Pleasant Morgan's pension file arrived in August 2015. That huge file included a name for Nancy Jane's first husband, Robert Kain. It took me almost 10 years later to go through that file again and question some of the information provided by Pleasant in his request for a pension. This second look uncovered the loop in the tree and identified Pleasant as Nancy Jane's first cousin.

October 2015 surfaced the story of Nancy Jane's father, Pleasant Flatt, and a painful earlier story on the family's beginnings in Jackson County, Tennessee. I followed Nancy Jane's half-brothers, William B. Flatt and Reamus Robert Foster Flatt, and then documented Pleasant's next family and the sisters of Nancy Jane in Metcalfe County, Kentucky.

In November 2015, I had several posts on the Flatt family, Pleasant's court cases, and ultimate death as a pauper in the Metcalfe County Poor House in 1873. This also revealed Nancy Jane's time in the poor house and her delivery of Mary Alice in February 1878.

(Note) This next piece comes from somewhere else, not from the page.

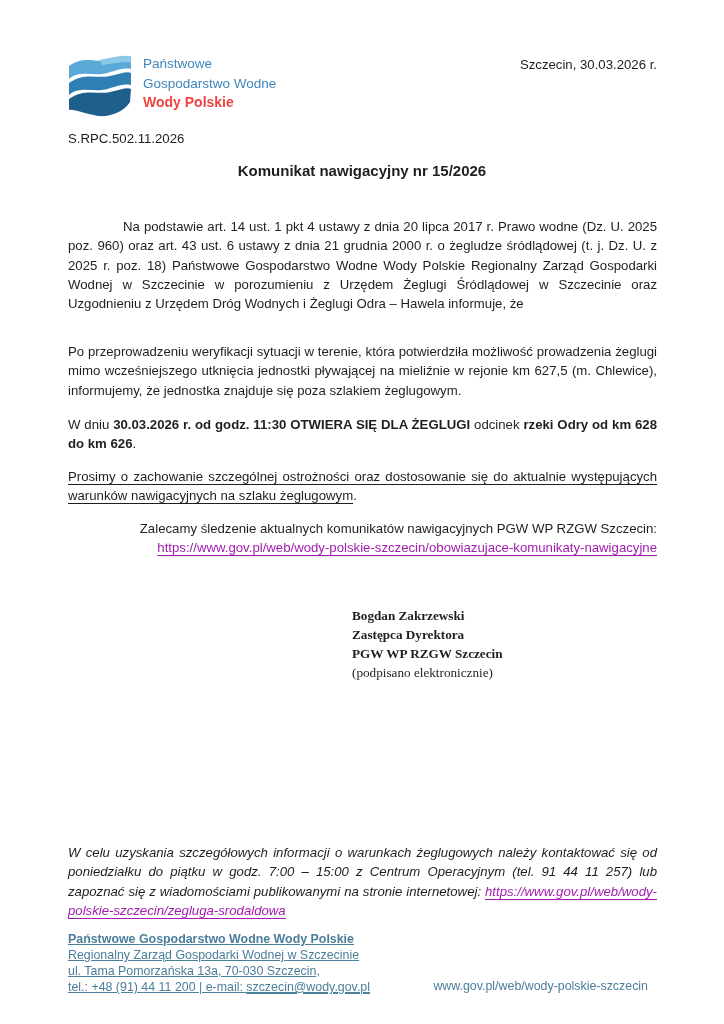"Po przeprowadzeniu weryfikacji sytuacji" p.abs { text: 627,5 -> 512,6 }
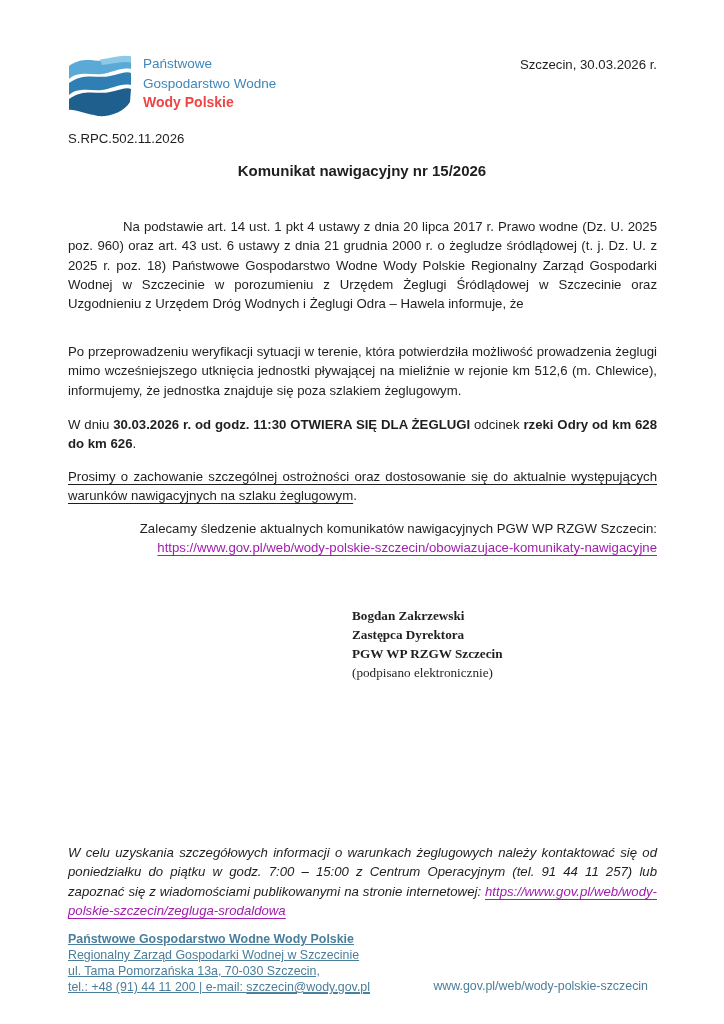"Zalecamy śledzenie aktualnych" .p-follow { text-align: right -> center }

Fast-forward to 2024. Inspired by virtual DNA Day sessions from Rootstech, I dove back into the research on the Flatt family in April of this year. I speculated about possible connections to a Robert Cain who lived in Louisville and provided bar and catering services for the first running of the Kentucky Derby. Ultimately there wasn't enough of a link to this Robert, even though there were some trace amounts matching to my Mom.

In May, after watching a number of free videos from Rootstech by Diahan Southard of YourDNAGuide, I started working with the dot method on my Mom's shared matches, beginning to develop clusters of people descending from various lines. At the end of June, Ancestry launched its Pro Tools, with Enhanced Shared Matches. This was a gamechanger on my research.

By August, I developed two research questions to help target my approach to using the new Pro Tools. I also uploaded my Mom's raw AncestryDNA data to MyHeritage to expand the pool of potential DNA matches. When the calendar flipped to September, it became time to seek some expert coaching to help overcome these challenging brick wall research questions. I signed up for a Zoom session with a DNA expert, who gave some great suggestions for trying to target my approach, creating groups using the dot method. I also signed up for their DNA Study Group, going all in on trying to use the data of our shared matches of matches.

I explored the possibility that John Hubbard, son of Pleasant Flatt's third wife Nancy D. Hubbard, was the father of Mary Alice. While there's definitely some DNA in common with the Dowell and Hubbard families, it looks like we're connected to them in another way, further back along the tree or from a common community. Although it is possible Nancy Jane had a relationship with John Hubbard while the two were in the household of the Rose family in the 1870 Census, it doesn't seem that he was the father of Mary Alice. After another session with the DNA expert, she gave me some suggestions to try again while looking at the Cain Targets and Read-Cain matches to see if there might be another group of matches that may have a stronger connection.

Since then I've been pouring over the matches of matches, while also balancing primary obligations with home and work. As noted in my last post, patterns have emerged, centered in a group of families from neighboring Adair County, Kentucky.

All of the above, the 12+ years of on-again, off-again digging and searching, has arrived at a breakthrough. This would not have been possible without DNA, and without the additional time to learn how to analyze the DNA matches using the approaches in the DNA Study Group. I'm still verifying some of my findings, but am excited to write about this in an upcoming post.